[Collected data]
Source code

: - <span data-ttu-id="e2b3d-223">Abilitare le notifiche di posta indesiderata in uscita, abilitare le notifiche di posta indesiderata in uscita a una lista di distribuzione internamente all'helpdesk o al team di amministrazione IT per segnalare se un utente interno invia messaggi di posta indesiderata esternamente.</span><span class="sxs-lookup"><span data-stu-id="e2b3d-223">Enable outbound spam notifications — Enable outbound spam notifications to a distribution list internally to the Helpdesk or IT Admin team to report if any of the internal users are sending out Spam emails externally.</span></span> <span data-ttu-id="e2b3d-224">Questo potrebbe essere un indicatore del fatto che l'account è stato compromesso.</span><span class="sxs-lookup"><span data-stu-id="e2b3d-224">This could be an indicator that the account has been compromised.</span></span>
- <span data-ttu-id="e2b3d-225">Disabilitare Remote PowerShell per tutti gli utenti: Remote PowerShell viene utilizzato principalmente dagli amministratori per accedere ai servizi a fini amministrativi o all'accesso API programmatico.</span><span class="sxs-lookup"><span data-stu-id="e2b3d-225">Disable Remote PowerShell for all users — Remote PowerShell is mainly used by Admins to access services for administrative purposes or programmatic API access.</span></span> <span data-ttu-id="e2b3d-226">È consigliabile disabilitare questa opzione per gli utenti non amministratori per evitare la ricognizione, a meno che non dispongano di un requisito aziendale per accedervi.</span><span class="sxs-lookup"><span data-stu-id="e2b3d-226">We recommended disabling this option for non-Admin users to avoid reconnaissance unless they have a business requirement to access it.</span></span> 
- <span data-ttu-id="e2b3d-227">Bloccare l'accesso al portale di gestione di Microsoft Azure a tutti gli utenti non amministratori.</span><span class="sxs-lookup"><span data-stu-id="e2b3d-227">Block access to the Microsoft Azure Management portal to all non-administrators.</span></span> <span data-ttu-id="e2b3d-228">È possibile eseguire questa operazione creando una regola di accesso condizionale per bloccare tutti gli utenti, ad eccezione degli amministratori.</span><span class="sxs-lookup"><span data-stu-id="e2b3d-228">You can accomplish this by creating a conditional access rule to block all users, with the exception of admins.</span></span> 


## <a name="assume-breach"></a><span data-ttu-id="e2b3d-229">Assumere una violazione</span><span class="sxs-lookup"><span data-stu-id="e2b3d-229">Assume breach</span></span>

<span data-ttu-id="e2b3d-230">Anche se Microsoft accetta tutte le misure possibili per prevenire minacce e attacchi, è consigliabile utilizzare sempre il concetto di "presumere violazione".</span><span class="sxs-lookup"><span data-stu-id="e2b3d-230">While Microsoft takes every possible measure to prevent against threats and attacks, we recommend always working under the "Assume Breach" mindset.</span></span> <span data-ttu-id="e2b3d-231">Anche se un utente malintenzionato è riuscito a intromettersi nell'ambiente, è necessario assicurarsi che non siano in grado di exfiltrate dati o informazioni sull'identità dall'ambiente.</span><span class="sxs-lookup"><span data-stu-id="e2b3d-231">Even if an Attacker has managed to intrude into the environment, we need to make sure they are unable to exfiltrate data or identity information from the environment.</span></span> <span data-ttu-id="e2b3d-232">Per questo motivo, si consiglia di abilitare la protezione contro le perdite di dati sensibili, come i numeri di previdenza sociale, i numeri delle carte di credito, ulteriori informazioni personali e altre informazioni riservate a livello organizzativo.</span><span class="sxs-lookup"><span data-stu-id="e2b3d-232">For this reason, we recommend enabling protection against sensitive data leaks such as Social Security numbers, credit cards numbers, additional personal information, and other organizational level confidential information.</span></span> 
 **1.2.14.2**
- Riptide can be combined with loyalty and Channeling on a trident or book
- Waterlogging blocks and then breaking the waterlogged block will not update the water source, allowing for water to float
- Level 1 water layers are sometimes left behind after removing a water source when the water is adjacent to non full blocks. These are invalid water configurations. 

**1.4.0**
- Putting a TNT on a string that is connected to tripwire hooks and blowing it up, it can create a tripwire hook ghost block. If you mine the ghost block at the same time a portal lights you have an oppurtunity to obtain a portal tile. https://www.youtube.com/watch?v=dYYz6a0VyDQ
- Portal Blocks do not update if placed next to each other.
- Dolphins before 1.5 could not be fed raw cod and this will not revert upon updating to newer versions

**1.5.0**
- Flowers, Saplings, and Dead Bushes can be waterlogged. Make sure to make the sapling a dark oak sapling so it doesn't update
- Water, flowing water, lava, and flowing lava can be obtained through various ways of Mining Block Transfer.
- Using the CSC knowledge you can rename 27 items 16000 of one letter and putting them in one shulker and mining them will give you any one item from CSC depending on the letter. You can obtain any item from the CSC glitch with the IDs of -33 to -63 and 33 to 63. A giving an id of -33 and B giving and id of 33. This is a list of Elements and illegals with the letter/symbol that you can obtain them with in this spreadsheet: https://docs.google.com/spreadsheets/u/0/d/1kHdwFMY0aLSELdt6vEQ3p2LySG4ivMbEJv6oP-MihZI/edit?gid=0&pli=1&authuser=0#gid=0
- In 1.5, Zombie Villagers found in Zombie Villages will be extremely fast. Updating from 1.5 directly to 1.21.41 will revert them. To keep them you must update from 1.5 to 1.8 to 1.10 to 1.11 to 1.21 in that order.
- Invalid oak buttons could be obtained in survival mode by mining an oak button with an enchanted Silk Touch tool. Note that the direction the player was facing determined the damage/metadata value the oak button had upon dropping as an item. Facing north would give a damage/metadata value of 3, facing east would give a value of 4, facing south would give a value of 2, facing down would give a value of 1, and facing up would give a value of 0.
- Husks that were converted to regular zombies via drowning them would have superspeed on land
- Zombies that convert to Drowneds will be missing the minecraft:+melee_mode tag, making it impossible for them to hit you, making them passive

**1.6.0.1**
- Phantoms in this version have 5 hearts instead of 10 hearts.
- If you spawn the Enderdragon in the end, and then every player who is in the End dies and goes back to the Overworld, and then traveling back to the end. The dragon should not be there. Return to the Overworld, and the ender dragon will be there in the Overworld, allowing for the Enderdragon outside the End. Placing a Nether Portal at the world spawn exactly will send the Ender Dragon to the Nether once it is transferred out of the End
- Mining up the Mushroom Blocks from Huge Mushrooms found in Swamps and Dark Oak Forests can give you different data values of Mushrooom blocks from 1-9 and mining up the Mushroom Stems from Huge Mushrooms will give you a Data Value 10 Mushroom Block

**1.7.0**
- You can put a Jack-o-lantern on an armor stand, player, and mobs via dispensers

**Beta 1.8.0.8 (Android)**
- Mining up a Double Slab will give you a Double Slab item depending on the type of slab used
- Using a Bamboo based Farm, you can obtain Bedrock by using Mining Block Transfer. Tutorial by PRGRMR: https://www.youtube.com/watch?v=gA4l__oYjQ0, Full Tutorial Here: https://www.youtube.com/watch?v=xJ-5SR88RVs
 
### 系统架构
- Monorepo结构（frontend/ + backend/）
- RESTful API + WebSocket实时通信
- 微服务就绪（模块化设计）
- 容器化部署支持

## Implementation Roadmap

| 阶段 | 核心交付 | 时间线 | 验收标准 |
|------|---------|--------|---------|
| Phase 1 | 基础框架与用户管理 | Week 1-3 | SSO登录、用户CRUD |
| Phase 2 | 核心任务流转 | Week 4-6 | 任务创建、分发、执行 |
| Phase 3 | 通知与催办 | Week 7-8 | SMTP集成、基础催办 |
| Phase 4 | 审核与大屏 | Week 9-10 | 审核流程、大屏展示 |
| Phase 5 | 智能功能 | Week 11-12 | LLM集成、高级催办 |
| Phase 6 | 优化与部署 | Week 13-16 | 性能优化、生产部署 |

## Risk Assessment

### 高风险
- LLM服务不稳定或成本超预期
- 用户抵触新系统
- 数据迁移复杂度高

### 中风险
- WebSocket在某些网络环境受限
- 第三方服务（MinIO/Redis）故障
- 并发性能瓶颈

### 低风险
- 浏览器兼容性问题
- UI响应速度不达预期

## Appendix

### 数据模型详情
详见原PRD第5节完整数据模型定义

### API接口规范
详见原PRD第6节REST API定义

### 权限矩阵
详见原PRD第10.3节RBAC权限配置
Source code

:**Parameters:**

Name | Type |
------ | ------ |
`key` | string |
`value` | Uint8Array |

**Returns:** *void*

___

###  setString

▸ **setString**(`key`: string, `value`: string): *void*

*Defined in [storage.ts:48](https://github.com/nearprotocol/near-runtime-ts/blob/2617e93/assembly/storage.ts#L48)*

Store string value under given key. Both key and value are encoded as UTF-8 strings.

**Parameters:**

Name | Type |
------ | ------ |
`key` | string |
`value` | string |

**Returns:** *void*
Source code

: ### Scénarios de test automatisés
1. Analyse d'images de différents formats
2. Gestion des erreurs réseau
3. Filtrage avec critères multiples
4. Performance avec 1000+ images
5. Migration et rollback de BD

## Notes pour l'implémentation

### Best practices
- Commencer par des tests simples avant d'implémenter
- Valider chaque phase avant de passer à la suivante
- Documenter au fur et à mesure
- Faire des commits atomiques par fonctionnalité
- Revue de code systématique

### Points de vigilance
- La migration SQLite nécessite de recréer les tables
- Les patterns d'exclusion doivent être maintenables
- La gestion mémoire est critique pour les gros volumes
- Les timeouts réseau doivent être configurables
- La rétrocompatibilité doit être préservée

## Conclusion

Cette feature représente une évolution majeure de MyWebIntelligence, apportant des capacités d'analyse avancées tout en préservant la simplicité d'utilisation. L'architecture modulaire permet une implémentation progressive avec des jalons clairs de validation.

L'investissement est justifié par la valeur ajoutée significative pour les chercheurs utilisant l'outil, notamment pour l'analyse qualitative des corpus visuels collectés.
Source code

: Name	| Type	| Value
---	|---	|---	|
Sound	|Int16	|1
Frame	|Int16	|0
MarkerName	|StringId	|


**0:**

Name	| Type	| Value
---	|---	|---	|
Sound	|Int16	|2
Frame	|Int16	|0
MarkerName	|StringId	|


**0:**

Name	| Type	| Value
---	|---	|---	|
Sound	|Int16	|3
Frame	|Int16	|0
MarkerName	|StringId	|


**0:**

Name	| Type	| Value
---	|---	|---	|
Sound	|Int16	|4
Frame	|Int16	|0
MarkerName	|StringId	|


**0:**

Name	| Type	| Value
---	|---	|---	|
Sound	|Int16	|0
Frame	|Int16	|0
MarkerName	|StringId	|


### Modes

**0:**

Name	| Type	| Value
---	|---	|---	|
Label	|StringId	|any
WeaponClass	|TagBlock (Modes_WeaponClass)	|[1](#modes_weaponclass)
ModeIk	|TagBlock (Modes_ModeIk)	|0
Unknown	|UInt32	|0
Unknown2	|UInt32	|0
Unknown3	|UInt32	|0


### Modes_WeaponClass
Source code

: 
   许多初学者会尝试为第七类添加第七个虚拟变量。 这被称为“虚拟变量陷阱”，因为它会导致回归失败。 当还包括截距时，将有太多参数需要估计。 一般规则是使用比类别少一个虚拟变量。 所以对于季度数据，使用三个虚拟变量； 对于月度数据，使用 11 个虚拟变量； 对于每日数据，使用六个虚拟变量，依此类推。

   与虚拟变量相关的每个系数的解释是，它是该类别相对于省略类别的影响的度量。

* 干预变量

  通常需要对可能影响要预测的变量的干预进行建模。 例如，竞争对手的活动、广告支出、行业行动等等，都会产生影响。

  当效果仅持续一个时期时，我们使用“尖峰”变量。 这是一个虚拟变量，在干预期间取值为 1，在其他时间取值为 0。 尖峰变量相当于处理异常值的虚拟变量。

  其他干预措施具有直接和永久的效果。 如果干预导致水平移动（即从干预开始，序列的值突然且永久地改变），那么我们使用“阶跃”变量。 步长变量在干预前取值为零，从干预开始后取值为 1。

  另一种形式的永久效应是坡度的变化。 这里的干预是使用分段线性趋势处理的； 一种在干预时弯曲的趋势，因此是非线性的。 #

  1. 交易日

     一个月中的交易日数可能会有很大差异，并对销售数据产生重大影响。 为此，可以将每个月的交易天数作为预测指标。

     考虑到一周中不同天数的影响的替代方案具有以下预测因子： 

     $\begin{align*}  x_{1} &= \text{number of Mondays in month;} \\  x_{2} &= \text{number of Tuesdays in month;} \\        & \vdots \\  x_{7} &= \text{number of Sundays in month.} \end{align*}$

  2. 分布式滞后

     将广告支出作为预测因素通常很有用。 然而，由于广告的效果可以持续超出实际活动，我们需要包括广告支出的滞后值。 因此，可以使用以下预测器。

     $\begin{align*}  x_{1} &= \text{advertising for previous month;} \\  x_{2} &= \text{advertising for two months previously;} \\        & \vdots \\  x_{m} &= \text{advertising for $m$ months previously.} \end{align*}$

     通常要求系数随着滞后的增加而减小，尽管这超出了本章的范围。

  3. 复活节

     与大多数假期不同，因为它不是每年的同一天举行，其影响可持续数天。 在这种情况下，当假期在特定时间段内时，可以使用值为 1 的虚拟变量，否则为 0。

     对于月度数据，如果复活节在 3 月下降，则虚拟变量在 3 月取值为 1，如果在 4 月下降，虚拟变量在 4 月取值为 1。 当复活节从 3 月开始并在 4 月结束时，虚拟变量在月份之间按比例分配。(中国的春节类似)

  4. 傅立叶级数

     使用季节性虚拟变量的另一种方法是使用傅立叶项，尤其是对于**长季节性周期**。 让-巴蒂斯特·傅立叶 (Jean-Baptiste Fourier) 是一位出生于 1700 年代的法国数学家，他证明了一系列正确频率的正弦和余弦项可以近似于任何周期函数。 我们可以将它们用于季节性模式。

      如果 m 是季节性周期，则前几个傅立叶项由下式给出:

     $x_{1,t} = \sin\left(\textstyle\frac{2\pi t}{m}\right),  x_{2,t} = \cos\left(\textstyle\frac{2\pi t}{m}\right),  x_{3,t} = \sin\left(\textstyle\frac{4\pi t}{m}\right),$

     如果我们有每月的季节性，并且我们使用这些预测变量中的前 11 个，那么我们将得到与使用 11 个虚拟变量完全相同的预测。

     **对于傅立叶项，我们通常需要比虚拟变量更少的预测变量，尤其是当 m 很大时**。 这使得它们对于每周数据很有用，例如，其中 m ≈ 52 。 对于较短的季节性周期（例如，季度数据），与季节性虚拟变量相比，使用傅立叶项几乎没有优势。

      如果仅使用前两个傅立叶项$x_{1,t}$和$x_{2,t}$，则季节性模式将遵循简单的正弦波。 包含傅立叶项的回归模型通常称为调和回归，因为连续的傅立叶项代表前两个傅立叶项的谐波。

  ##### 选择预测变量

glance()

WHAT TO PRODUCE:
Using the records, report how many lines contain the word "align", adding no other text.

TASK SOLUTION:
2